At any rate, I've known a lot of guys who were enlisted or officers who transitioned to medicine and did well.

The real issue, that you pointed out, is time. I should know, I am pushing thirty and about to start. As you wisely noted, if throws a kink in the plans if you want to have a family.
 
When I served, I was continually impressed with how intelligent and sharp the West Pointers were. At any rate, all officers have a bachelor's degree, and to move up you have to get a masters degree and even a Ph.D. In SF, the soldiers are, as a rule, required to be multi-lingual and cultural experts.

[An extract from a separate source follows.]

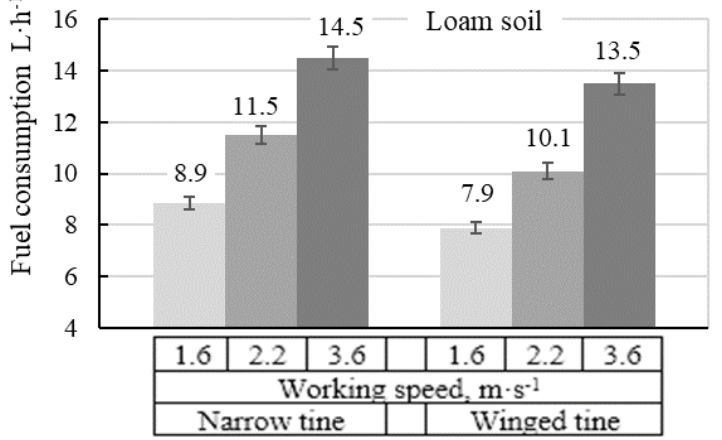
Figure 10. Dependence of hourly fuel consumption on speed and tine types on loam.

West Pointers are not the average soldiers. A close friend of mine, a graduate of UChicago, continually complains that majority of the people on the ship are dumb as rocks (he serves on a carrier).
 
West Pointers are not the average soldiers. A close friend of mine, a graduate of UChicago, continually complains that majority of the people on the ship are dumb as rocks (he serves on a carrier).

That's because most people on the planet are dumb as rocks. I doubt that the average sailor on your friends carrier is any less intelligent than Joe Sixpack.
 
A cardiothoracic surgeon I worked with at NYU did a stint in special forces for some NATO country. He says his training there made him a much better doctor.
 
Sailors are pretty bright. Soldiers, I'm not so sure. 😉

From my short time in, I generally agree with your assessment. Although, what constitutes a bachelors/masters/PhD in the military can be a little . . . flimsy. (No, I'm not talking about the service academies.)

If sailors are so bright, why do they wear their white dunce caps with pride?

j/k

I don't think there is any difference in a bachelor's degree between military and non-military. Everyone in ROTC get's their degree in whatever pleases them from every university in the country just as civilians do. The masters and Ph.D at CGSC and the War College probably are flimsey when compared to getting a Ph.D in genetics or organic chemistry, but I'd put themon par with any of the soft sciences or humanities.

At any rate, a 19 year old infantryman in Iraq or Afghanistan is at the very tippy point of the spear that is U.S. foreign policy. I certainly had some rock farmers in my platoon, but war now is a thinking man's game and it takes smart soldiers to make it work.

Which is one reason I was dismayed that they lowered enlistment standards.